Udo Schuldt ist ein Blogger aus Hamburg und seit 2009 Administrator der Internet Community Klimaschutz-Netz, die sich zum Ziel gesetzt hat, auf Informationen rund um das Thema Klimaschutz aufmerksam zu machen. Zusätzlich ist Herr Schuldt Mitglied der Bloggervereinigung Energieblogger, die sich vor allem auf die Themen und Fragen rund um die Energiewende konzentrieren.

Udo Schuldt: "Echte Nachhaltigkeit funktioniert nicht ohne Abschied vom Wachstum. Letztlich werden Regierungen niemals voran gehen, solange es keine Bereitschaft zum Abschied vom Überkonsum in der Bevölkerung gibt. "

Milk the Sun: Lieber Herr Schuldt, die Liste derer, denen in den letzten Monaten und Jahren ein Ausbremsen der Energiewende vorgeworfen wurde, ist lang. Wie schätzen Sie die klimapolitischen Ergebnisse der letzten Legislaturperiode der schwarz-gelben Regierung ein, der nach Kanzlerin Merkel „erfolgreichsten Bundesregierung seit der Wiedervereinigung“?

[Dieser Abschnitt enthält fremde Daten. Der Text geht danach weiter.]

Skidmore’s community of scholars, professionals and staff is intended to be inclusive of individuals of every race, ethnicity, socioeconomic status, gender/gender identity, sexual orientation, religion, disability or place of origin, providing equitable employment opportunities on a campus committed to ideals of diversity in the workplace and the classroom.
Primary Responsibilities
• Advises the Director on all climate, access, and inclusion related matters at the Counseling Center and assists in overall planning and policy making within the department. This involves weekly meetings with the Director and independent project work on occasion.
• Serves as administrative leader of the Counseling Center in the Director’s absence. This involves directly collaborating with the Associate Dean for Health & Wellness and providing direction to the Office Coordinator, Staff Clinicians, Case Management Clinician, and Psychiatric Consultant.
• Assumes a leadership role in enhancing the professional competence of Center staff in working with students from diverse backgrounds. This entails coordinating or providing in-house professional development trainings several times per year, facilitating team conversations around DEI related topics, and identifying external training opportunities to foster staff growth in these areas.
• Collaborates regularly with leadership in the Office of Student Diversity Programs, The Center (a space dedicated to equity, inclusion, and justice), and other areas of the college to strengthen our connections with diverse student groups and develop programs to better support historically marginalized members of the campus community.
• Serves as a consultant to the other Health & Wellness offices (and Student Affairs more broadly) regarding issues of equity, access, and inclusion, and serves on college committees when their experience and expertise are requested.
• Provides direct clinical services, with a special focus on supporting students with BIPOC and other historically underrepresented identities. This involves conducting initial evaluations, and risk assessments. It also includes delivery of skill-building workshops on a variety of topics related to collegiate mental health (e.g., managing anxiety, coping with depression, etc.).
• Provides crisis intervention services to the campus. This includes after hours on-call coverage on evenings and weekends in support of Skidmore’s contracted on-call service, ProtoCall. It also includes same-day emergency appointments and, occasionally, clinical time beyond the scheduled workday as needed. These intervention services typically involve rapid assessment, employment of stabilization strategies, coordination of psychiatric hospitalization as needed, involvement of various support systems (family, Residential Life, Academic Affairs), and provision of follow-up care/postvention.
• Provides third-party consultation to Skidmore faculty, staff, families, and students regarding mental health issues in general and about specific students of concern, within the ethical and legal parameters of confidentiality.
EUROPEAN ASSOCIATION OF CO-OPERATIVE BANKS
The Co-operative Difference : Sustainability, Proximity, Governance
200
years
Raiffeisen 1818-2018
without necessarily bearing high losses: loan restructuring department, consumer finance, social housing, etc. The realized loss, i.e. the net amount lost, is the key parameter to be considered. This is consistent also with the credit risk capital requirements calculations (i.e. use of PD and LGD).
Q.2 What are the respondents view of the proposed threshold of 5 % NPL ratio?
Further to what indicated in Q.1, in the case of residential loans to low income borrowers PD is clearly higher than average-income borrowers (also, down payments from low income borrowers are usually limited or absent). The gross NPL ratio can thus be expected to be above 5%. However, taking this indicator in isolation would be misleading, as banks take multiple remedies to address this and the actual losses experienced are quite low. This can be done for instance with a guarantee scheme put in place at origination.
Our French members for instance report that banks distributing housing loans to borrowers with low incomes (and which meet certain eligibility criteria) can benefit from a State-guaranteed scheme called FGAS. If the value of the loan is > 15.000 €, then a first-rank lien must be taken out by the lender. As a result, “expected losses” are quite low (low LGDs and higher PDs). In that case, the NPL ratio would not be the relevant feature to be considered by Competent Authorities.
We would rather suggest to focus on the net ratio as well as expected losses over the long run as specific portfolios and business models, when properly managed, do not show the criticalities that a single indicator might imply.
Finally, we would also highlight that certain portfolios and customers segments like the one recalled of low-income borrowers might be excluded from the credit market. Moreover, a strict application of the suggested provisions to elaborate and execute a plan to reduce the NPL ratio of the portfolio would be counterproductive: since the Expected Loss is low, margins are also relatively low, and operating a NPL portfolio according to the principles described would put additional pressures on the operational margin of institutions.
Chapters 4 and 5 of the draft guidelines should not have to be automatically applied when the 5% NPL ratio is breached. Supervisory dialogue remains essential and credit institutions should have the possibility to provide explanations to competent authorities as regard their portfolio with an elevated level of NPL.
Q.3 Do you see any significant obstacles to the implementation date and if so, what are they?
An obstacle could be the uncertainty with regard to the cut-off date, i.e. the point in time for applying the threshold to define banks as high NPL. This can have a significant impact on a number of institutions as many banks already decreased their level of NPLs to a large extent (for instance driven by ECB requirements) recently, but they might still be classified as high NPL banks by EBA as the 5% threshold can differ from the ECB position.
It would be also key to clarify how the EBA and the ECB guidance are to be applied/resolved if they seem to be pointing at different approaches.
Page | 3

Udo Schuldt: Selbst wenn ich mir Mühe gebe fällt mir da kaum etwas Positives ein. Ankündigungen und tatsächliches Verhalten fallen weit auseinander. Einige Beispiele:

  • Die energetische Sanierung der Gebäude kommt nicht voran.
  • Die Regierung fiel mehrfach unangenehm auf, weil sie die Grenzwerte für Kfz in der EU verwässern wollte, zunächst bei leichten Nutzfahrzeugen und dann bei PKW.
  • Der in Deutschland produzierte Kohlestrom stieg in 2012 um 5 Prozent an und auch beim Versuch den Preis der Emissionszertifikate wieder – durch deren Verknappung – zu erhöhen, stand die Bundesregierung eher auf der Bremse.

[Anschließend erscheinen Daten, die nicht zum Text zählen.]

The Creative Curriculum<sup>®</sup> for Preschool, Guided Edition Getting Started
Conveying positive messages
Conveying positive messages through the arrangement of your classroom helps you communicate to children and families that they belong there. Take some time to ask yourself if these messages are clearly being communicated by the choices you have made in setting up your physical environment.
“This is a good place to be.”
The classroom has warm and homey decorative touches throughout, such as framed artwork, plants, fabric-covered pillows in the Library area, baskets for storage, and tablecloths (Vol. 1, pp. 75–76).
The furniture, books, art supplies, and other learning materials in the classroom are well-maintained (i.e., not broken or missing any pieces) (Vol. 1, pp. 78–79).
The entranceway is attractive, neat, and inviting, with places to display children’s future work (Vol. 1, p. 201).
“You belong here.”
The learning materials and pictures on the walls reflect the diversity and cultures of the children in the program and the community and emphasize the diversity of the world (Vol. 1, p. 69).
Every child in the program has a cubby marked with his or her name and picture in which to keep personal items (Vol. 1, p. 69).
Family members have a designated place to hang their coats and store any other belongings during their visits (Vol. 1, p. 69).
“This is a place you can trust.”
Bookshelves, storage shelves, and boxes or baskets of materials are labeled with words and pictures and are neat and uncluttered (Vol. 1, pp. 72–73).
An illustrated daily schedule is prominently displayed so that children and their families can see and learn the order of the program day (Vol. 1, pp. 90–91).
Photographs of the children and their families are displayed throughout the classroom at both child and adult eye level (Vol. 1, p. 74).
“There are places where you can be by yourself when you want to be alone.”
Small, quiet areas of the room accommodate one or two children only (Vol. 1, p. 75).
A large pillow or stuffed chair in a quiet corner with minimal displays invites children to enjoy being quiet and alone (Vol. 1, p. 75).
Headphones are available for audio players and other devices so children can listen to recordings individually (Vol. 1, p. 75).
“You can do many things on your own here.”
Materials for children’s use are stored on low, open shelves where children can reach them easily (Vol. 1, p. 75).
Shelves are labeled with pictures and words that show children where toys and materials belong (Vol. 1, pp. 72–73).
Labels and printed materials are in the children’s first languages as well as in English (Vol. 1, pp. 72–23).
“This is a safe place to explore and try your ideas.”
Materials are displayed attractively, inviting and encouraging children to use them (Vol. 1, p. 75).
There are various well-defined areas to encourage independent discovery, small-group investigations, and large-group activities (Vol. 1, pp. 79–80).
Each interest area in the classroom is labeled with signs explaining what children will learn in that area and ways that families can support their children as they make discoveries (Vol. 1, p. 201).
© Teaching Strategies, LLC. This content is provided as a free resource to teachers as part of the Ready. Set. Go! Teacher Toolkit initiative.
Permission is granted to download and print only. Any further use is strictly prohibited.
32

Milk the Sun: Unabhängig davon welche Partei nach dem 22.September in den Bundestag einziehen wird und unabhängig von der dann herrschenden Koalition, kommen auf die neue Bundesregierung viele wichtige und prägende energiepolitischen Entscheidungen zu. Was erwarten Sie sich von der Bundesregierung nach den Wahlen?

Udo Schuldt: Eine neue Bundesregierung muss den Ausstieg aus der Kohleverstromung erheblich beschleunigen. Dazu könnte ein Kohleausstiegsgesetz dienen. Auch der Braunkohletagebau muss ein Ende haben. Wichtig ist die energetische Sanierung von Gebäuden, da Bau und Betrieb von Gebäuden um die 40 Prozent des Energieverbrauches verursachen und entsprechend viel CO2 erzeugen. Um die erneuerbaren Energien mache ich mir dagegen weniger Sorgen. Diese werden ihren Siegeszug fortsetzen, auch ohne höhere Einspeisevergütungen. Allerdings muss der Einspeisevorrang erhalten bleiben. Den könnte eine CDU/CSU/FDP-Bundesregierung zu kippen versuchen.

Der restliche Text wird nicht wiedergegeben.